Militari in assetto di guerra, controllano tutto e tutti mitragliatori alla mano, cercano gli sciacalli che neanche davanti alle tragedie hanno la forza di fermarsi. Polizia di ogni genere, protezione civile, associazioni locali, tende, ruspe, camion, blindati dell’esercito e polvere, tanta polvere.
La polvere del mondo.
Ma il silenzio della morte è incredibile, ho vissuto le stesse sensazioni ad Amatrice.
Il tempo si ferma, si è fermato.
Una città da duecentomila di abitanti non esiste più, rimangono macerie e quadri appesi alle pareti sventrate di case oramai traballanti. Ansimi, ti manca il respiro e quel poco che ti rimane è soffocato dalla polvere.
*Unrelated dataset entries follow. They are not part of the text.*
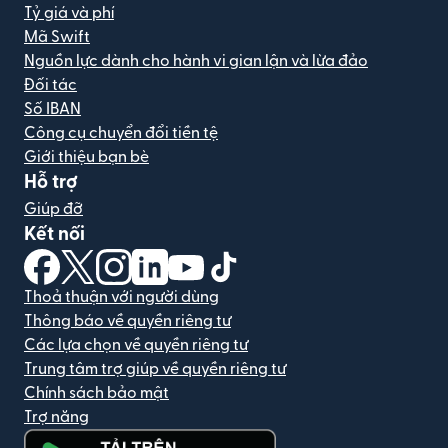
Tỷ giá và phí
Mã Swift
Nguồn lực dành cho hành vi gian lận và lừa đảo
Đối tác
Số IBAN
Công cụ chuyển đổi tiền tệ
Giới thiệu bạn bè
Hỗ trợ
Giúp đỡ
Kết nối
(mở trong cửa sổ mới)
(mở trong cửa sổ mới)
(mở trong cửa sổ mới)
(mở trong cửa sổ mới)
(mở trong cửa sổ mới)
(mở trong cửa sổ mới)
Thoả thuận với người dùng
Thông báo về quyền riêng tư
Các lựa chọn về quyền riêng tư
Trung tâm trợ giúp về quyền riêng tư
Chính sách bảo mật
Trợ năng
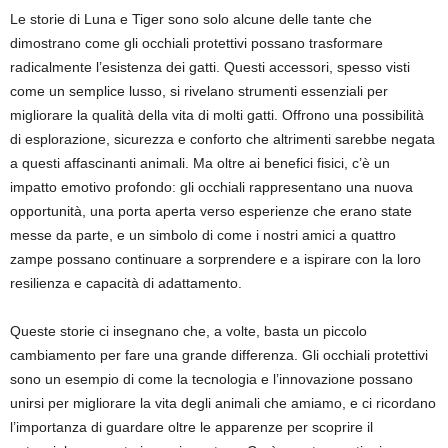
Le storie di Luna e Tiger sono solo alcune delle tante che
dimostrano come gli occhiali protettivi possano trasformare
radicalmente l’esistenza dei gatti. Questi accessori, spesso visti
come un semplice lusso, si rivelano strumenti essenziali per
migliorare la qualità della vita di molti gatti. Offrono una possibilità
di esplorazione, sicurezza e conforto che altrimenti sarebbe negata
a questi affascinanti animali. Ma oltre ai benefici fisici, c’è un
impatto emotivo profondo: gli occhiali rappresentano una nuova
opportunità, una porta aperta verso esperienze che erano state
messe da parte, e un simbolo di come i nostri amici a quattro
zampe possano continuare a sorprendere e a ispirare con la loro
resilienza e capacità di adattamento.
Queste storie ci insegnano che, a volte, basta un piccolo
cambiamento per fare una grande differenza. Gli occhiali protettivi
sono un esempio di come la tecnologia e l’innovazione possano
unirsi per migliorare la vita degli animali che amiamo, e ci ricordano
l’importanza di guardare oltre le apparenze per scoprire il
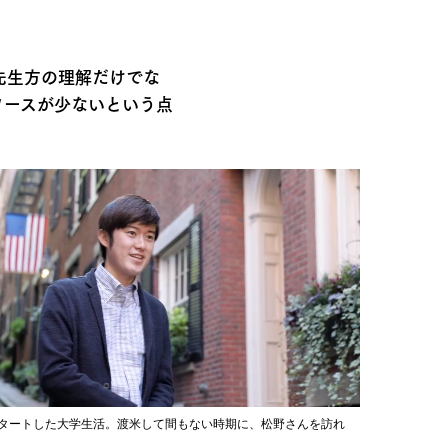
先生方の理解だけでな
ソースが少ないという点
タートした大学生活。渡米して間もない時期に、松野さんを訪れ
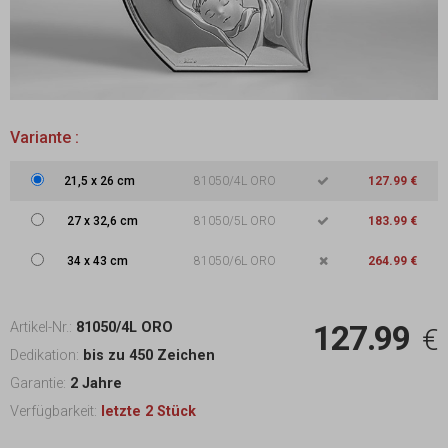
Variante :
21,5
x
26 cm
81050/4L ORO
127.99 €
27
x
32,6 cm
81050/5L ORO
183.99 €
34
x
43 cm
81050/6L ORO
264.99 €
127.99
Artikel-Nr.:
81050/4L ORO
€
Dedikation:
bis zu 450 Zeichen
Garantie:
2 Jahre
Verfügbarkeit:
letzte 2 Stück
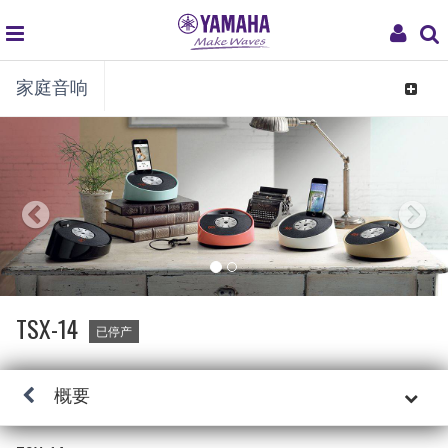
global
My
家庭音响
navigation
Acco
Toggle
navigat
TSX-14
已停产
概要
Pezzi di vita, case rotte, ferri serpenti, il mondo umano non esiste più. I solchi della terra tracciano un nuovo mondo.
Sabato 18 febbraio
Duecentomila persone se ne sono andate. La città è blindata, riusciamo ad entrare grazie a Faruk il nostro referente. Fa parte di un’associazione governativa molto efficiente.
Un poliziotto ci ferma, infastidito ci chiede dove andiamo, siamo qui per portare aiuti spiega il nostro referente, vengono dall’Italia, il poliziotto accenna un sorriso e ci lascia passare.
La terra trema sotto la potenza delle ruspe, dei camion, dei blindati dell’esercito, nel cielo squadriglie di elicotteri militari che fanno spola incessantemente con gli aeroporti.
Case sventrate, macerie, ovunque; vite annullate, sepolte.
Siamo al campo come tutte le notti, davanti al fuoco Mohamed l’eroe dei volontari turchi ci fa vedere le immagini della sua casa distrutta. “Vedi la mia macchina è sommersa di detriti”. “Questo è Amin”, ci fa vedere la sua foto, “un mio caro amico, non c’è più”. Mohamed ha salvato tre vite sotto le macerie di cinque piani implosi, è considerato un eroe, lo è.
Lo chef del campo ci saluta: ”Tutto ok?”, si tutto ok grazie, niente era ok, non era ok proprio un cazzo!